Efectivamente, yo también tengo puesto ISO-8859-1 como configuracion de carácteres por defecto en firefox.

Saludos.

----------

## sefirotsama

 *ekz wrote:*   

> En firefox, en el menú ver -> codificación de caracteres, aunque mi sistema sea utf8, debo seleccionar ISO-8859-1, sino me aparecen miles de rombos con un ? adentro (imagino que debido a esto mis post se codificarán en ISO-8859-1) 

 

Tenia el firefox con UTF-8 por defecto, tan buena publicidad que tenia el UTF8,... ¡PUES TOMA UTF8 POR UN TUBO!

La solución ha sido cambiar la codificación a 8559-15, aunque estoy probando la detección automática como universal (no hay opción europea) y de momento va bien en este foro y el resto.

En todo caso con esto ya soluciono el problema de este foro (y el resto de foros del mundo phpBB o lo que sea también).

Supongo que ahora se me leen bien los mensajes no?

Pruebas varias por si acaso

```

aeiouy

áéíóúý

àèìòù

âêîôû

ñç&

`+'^

!"·$%%&&/()=?¿¡'ºª\|@#~¬,.-_:;{}][
```

Si alguien confirma que se ve bien postearé una solución paso a paso para aquellos que les ocurra lo mismo puedan solucionarlo facilmente.
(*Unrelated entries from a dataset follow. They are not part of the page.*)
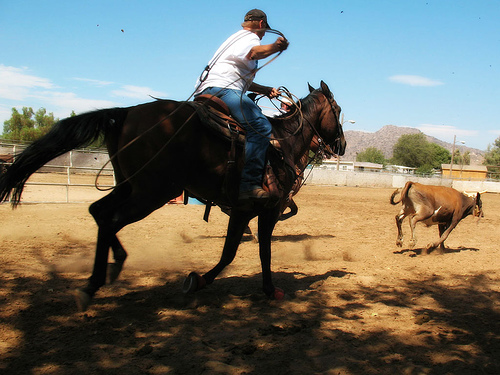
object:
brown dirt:
[0, 172, 500, 375]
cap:
[245, 9, 273, 30]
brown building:
[441, 164, 487, 181]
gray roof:
[440, 163, 488, 172]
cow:
[390, 181, 484, 256]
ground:
[0, 171, 500, 375]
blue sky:
[0, 0, 500, 151]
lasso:
[94, 27, 304, 191]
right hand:
[272, 37, 289, 52]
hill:
[324, 124, 500, 162]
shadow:
[0, 234, 500, 375]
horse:
[0, 80, 347, 309]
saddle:
[180, 93, 281, 149]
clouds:
[0, 63, 163, 121]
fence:
[0, 141, 500, 194]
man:
[194, 8, 286, 201]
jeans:
[193, 86, 274, 189]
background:
[0, 124, 499, 373]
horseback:
[150, 95, 274, 148]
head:
[242, 9, 268, 41]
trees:
[356, 132, 471, 178]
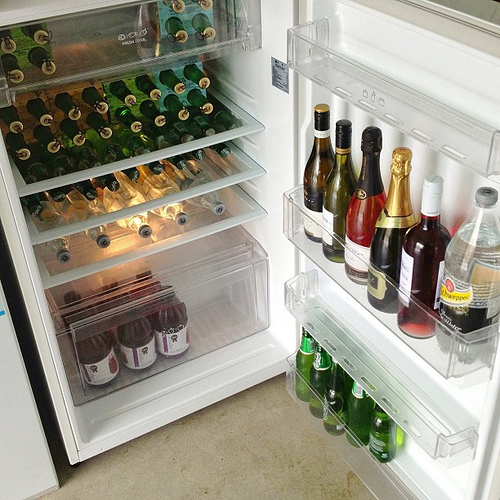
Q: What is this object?
A: Small refrigerator.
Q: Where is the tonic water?
A: On a shelf in the door.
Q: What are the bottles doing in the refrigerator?
A: Getting cold.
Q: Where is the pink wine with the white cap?
A: On the refrigerator door.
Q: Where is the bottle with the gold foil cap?
A: In the door.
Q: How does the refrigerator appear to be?
A: Clean.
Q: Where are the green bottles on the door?
A: On the bottom shelf.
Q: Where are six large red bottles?
A: On the bottom of the refrigerator in a drawer.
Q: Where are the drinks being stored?
A: In a refrigerator.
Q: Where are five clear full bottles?
A: On the fourth shelf.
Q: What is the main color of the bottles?
A: Green.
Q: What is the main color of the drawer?
A: Clear.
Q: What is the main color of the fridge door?
A: White.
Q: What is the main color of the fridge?
A: White.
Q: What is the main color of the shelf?
A: White.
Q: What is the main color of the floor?
A: Brown.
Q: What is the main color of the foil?
A: Gold.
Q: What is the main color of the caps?
A: Yellow.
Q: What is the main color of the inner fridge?
A: White.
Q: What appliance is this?
A: Fridge.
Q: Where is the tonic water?
A: On the door shelf.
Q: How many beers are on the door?
A: 6.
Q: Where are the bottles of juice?
A: Bottom drawer.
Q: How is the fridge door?
A: Open.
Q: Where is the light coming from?
A: Inside the fridge.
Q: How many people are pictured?
A: Zero.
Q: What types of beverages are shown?
A: Alcoholic.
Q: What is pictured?
A: Refrigerator.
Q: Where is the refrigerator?
A: Kitchen.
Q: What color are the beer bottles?
A: Green.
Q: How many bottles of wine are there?
A: Five.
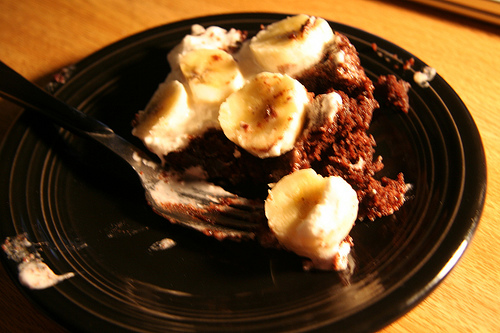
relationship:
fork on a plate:
[1, 61, 275, 242] [2, 11, 486, 330]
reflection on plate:
[323, 268, 387, 318] [2, 11, 486, 330]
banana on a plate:
[220, 75, 317, 162] [47, 39, 302, 307]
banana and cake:
[220, 75, 317, 162] [296, 83, 406, 196]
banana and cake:
[135, 73, 194, 162] [291, 31, 411, 220]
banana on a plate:
[135, 73, 194, 162] [2, 11, 486, 330]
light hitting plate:
[331, 267, 410, 323] [7, 75, 268, 322]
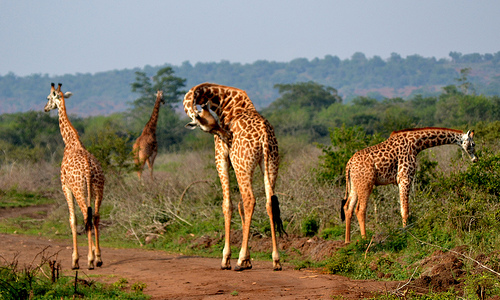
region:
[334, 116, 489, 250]
giraffe is eating grass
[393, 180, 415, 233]
front legs of giraffe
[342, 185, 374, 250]
back legs of giraffe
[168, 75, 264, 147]
neck of giraffe is back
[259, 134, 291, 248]
long tail of giraffe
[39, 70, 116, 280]
the giraffe is in motion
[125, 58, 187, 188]
a giraffe in front a tree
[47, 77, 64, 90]
giraffe has two horns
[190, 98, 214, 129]
giraffe has two horns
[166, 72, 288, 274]
a giraffe licking the back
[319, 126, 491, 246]
a giraffe eating leaves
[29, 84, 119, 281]
a giraffe trotting on a dirt road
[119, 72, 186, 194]
a giraffe looking in the distance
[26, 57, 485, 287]
giraffes in an African sevana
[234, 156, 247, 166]
brown spot white giraffe fur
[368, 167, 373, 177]
brown spot white giraffe fur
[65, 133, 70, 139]
brown spot white giraffe fur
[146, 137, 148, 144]
brown spot white giraffe fur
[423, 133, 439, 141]
brown spot white giraffe fur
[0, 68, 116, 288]
this is a girraffe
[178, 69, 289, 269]
this is a girraffe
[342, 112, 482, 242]
this is a girraffe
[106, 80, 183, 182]
this is a girraffe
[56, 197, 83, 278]
this is a leg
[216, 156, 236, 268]
this is a leg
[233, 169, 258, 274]
this is a leg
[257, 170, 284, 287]
this is a leg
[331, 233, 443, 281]
this is a green vegetation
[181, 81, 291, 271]
A giraffe cleaning itself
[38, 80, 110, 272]
a giraffe walking down a dirt path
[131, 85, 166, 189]
a giraffe walking down a dirt path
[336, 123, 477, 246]
a giraffe eating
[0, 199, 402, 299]
A small dirt path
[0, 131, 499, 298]
A grassy landscape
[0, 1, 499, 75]
A clear blue sky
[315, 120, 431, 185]
A large full bush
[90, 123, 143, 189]
A large full bush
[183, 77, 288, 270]
Giraffe bending its neck.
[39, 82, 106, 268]
Young giraffe walking on dirt.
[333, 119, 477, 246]
Young giraffe eating some grass.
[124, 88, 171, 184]
Adult giraffe in the distance.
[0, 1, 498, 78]
Blue sky with no clouds.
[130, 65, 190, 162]
Large tree on the savannah.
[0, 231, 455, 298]
Dirt trail with two giraffes walking on it.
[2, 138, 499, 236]
Tall grey colored grass.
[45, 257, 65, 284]
Small twig in the grass.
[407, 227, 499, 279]
Long stick next to clump of dirt.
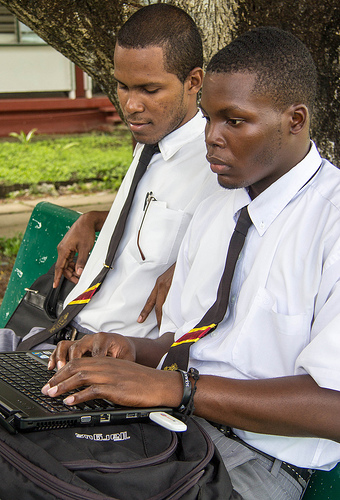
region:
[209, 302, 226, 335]
edge of a tie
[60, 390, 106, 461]
part of a laptop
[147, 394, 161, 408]
edge of a hand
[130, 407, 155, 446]
edge of a hand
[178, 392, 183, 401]
edge of a band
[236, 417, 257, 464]
part of a shprt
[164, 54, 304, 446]
this is a man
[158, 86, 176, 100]
the man is light skinned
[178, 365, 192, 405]
this is a wrist band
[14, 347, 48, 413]
this is a laptop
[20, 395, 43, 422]
the laptop is black in color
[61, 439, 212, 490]
this is a bag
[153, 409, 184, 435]
this is a flask disc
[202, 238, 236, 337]
this is a neck tie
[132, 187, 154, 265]
this is a spectacle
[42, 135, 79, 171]
this is a grass area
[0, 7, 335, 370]
TWO STUDENTS SITTING ON THE BENCH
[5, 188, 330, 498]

Ahora ya he dejado de ver el rombo con un interrogante en el interior de firefox (al no detectar un carácter muestra eso).

 *Annagul wrote:*   

> Efectivamente, los mensajes de sefirotsama en el foro estaban empezando a ser famosos  
> 
> [...]
> 
> es como si los mensajes de sefirotsama "atravesaran" la configuración del sistema (?) para prevalecer en UTF-8   )

 

Me parto, no sabia que pasara esto conmigo, xDDD Mister UTF-8, xDDD

 *lluisparcet wrote:*   

> 
> 
> Mira este post y veras como tengo mis ficheros de configuración:
> 
> https://forums.gentoo.org/viewtopic-t-555367-highlight-.html
> ...

 

El post solicitado no existe.

----------

## sefirotsama

SOLUCIÓN

 *ekz wrote:*   

> En firefox, en el menú ver -> codificación de caracteres, aunque mi sistema sea utf8, debo seleccionar ISO-8859-1, sino me aparecen miles de rombos con un ? adentro (imagino que debido a esto mis post se codificarán en ISO-8859-1)

 

Ahora los únicos problemas de lectura en mis mensajes serán errores tipográficos y ortográficos, xD

Para eso en firefox se puede solucionar clicando aquí, aunque ya es un problema personal de cada forero.

EXPLICACIÓN

Por cierto, como es que solamente me pasaba en este foro? Solución (previa):

Miremos la cabecera del codigo HTML de este foro:

```
<!DOCTYPE HTML PUBLIC "-//W3C//DTD HTML 4.01 Transitional//EN">

<html dir="ltr">

<head>

<meta http-equiv="Content-Type" content="text/html">

<meta http-equiv="Content-Style-Type" content="text/css">
```

No indica ningún tipo de codificación. En cambio si miro la de otra pagina web y de otros foros phpBB encuentro dentro de la etiqueta HEAD cosas como esta:

```
<meta http-equiv="Content-Type" content="text/html; charset=iso-8859-1">
```

Lo cual explica el motivo de la detección automática (en este caso previamente indicada) de firefox en según que paginas.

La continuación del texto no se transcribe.